# Text passage:
= Listed buildings in North Rigton =

North Rigton is a civil parish in the county of North Yorkshire, England. It contains seven listed buildings that are recorded in the National Heritage List for England. All the listed buildings are designated at Grade II, the lowest of the three grades, which is applied to "buildings of national importance and special interest". The parish contains the village of North Rigton and the surrounding countryside. The listed buildings consist of houses and associated structures, a set of stocks, and two boundary stones.

# Collected material:
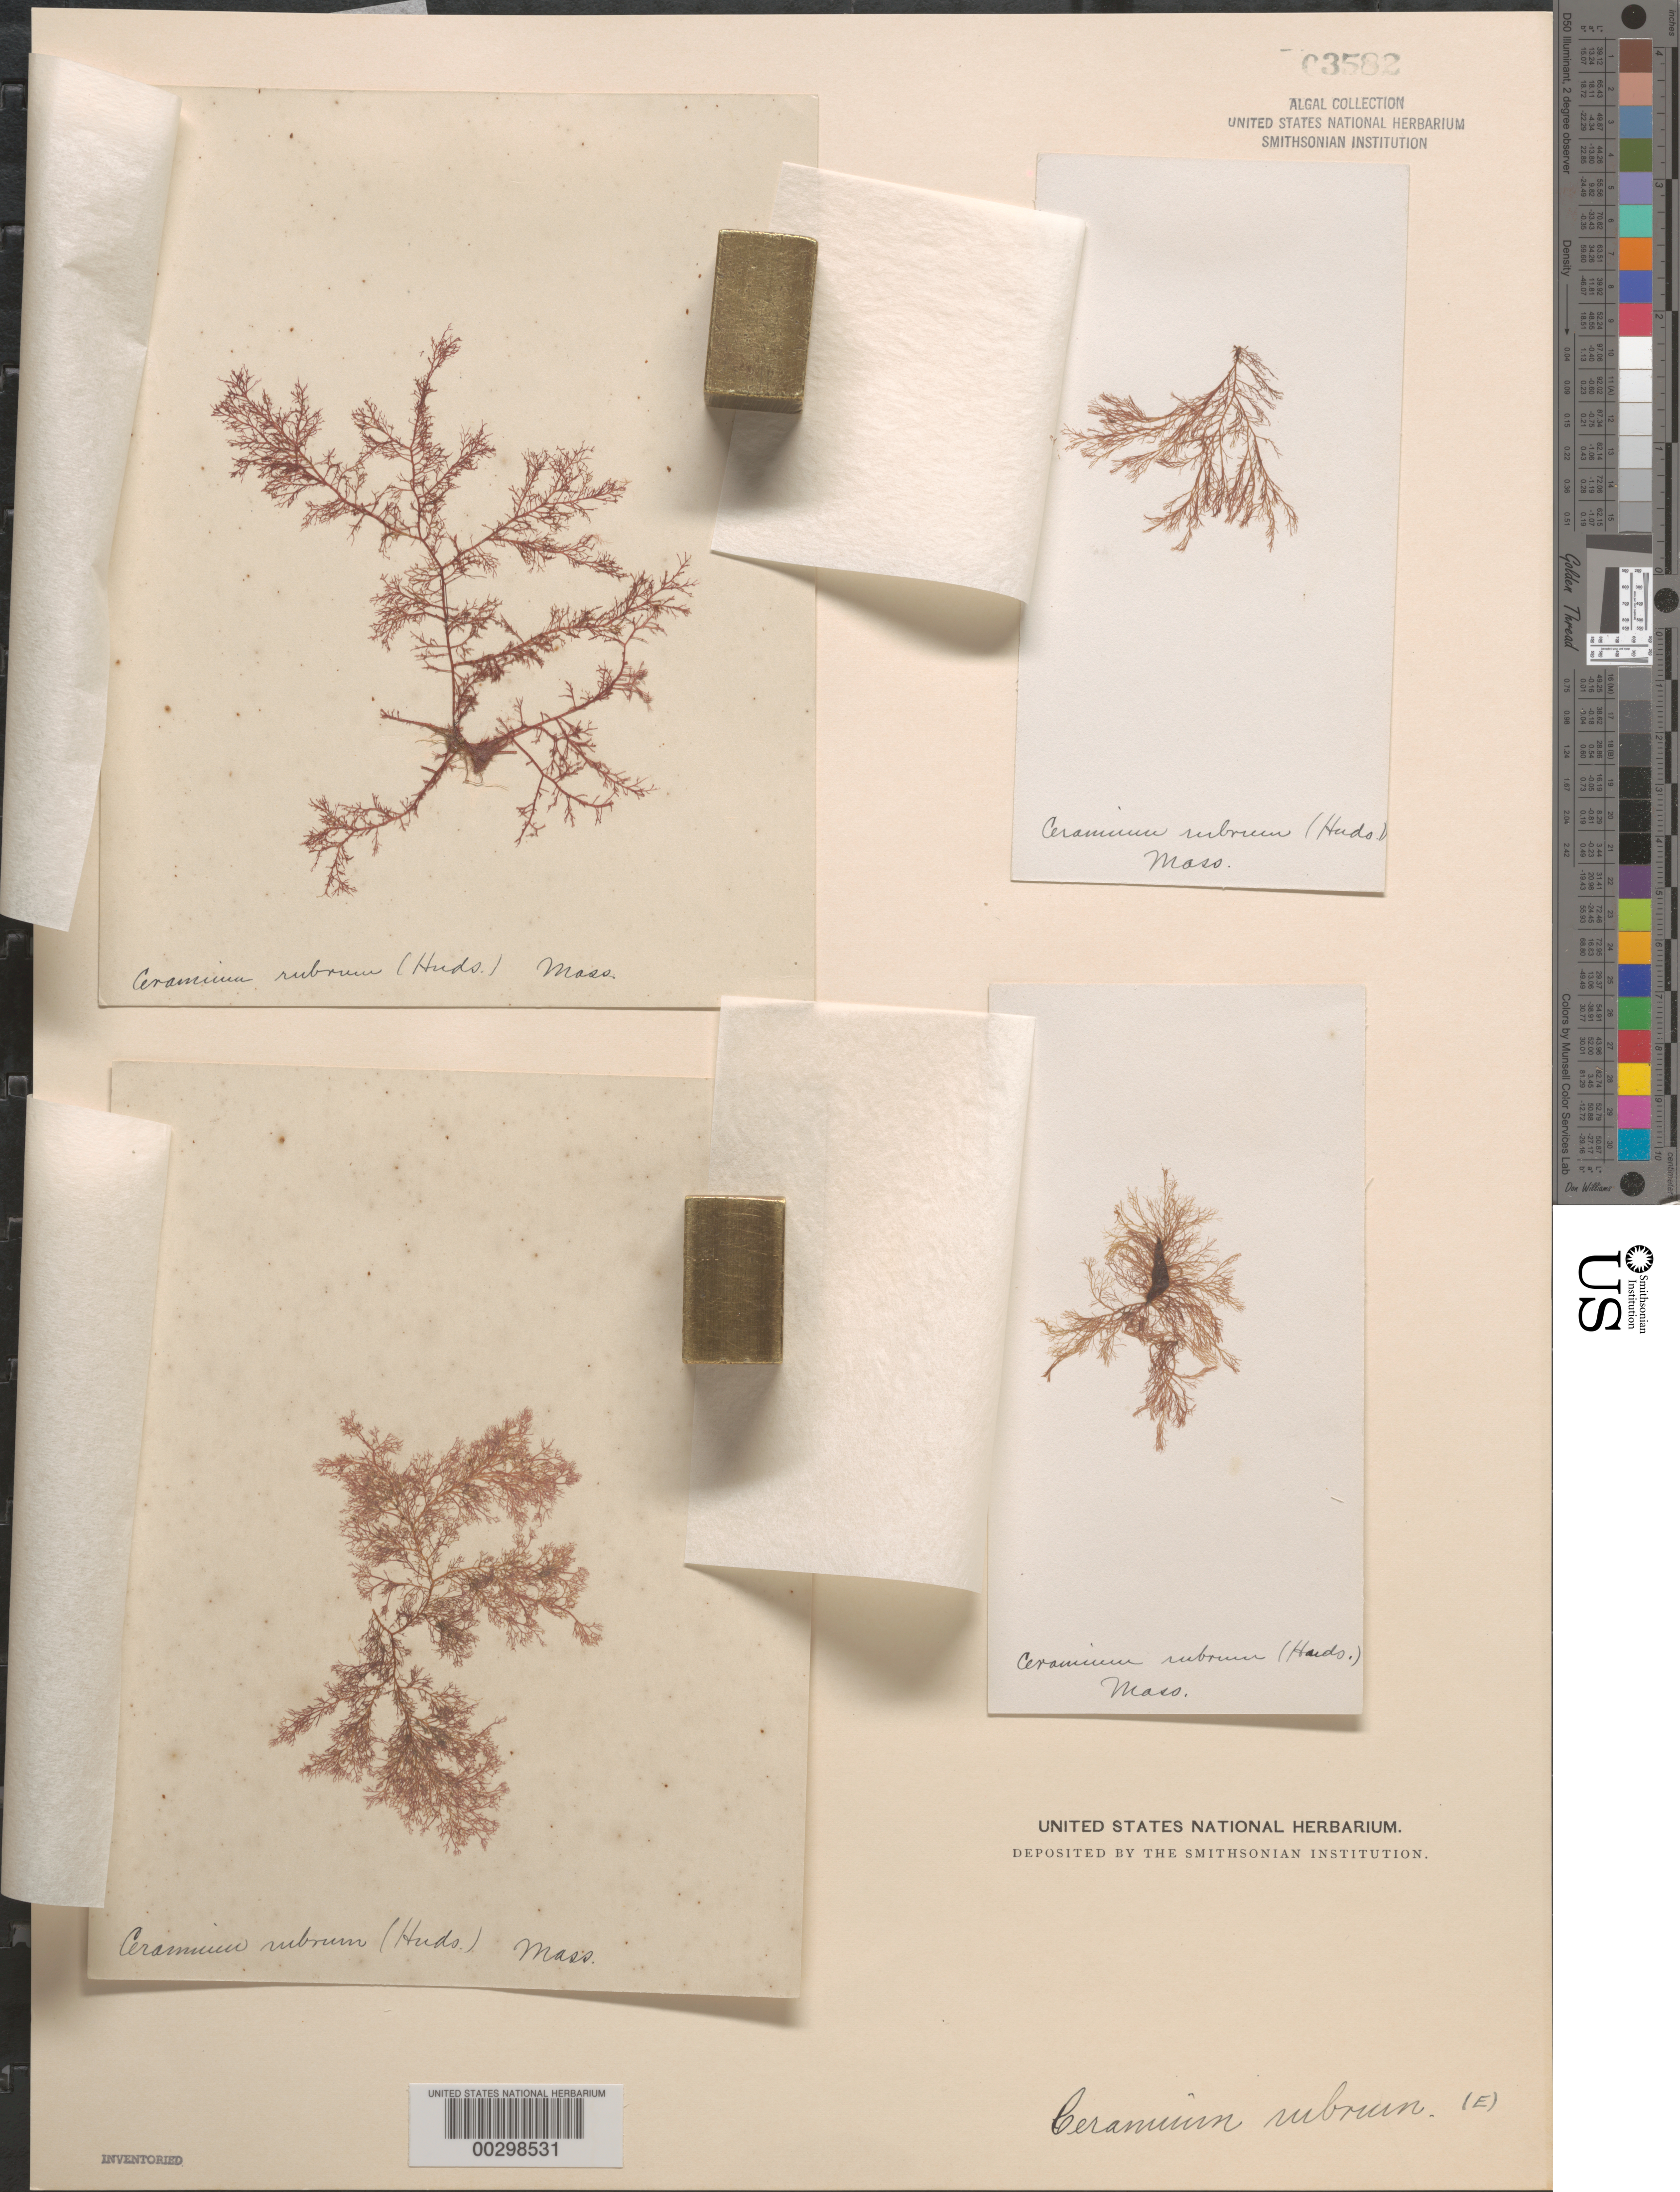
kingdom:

# Your tasks:
1. Rewrite the North Rigton passage, beginning at the words "North Rigton is" and stopping after "two boundary stones.", with "civil parish" replaced by "township".
2. State whether each statement agrees with the North Rigton passage, answering yes or no and quoting the words of the passage that decide it: (a) Every listed building in the parish is designated at Grade II. (b) Grade II is the highest of the three grades. (c) A church is among the listed buildings.

# Answers to the exercise:
1.
North Rigton is a township in the county of North Yorkshire, England. It contains seven listed buildings that are recorded in the National Heritage List for England. All the listed buildings are designated at Grade II, the lowest of the three grades, which is applied to "buildings of national importance and special interest". The parish contains the village of North Rigton and the surrounding countryside. The listed buildings consist of houses and associated structures, a set of stocks, and two boundary stones.

2.
(a) Yes: "All the listed buildings are designated at Grade II"
(b) No: "the lowest of the three grades"
(c) No: "The listed buildings consist of houses and associated structures, a set of stocks, and two boundary stones."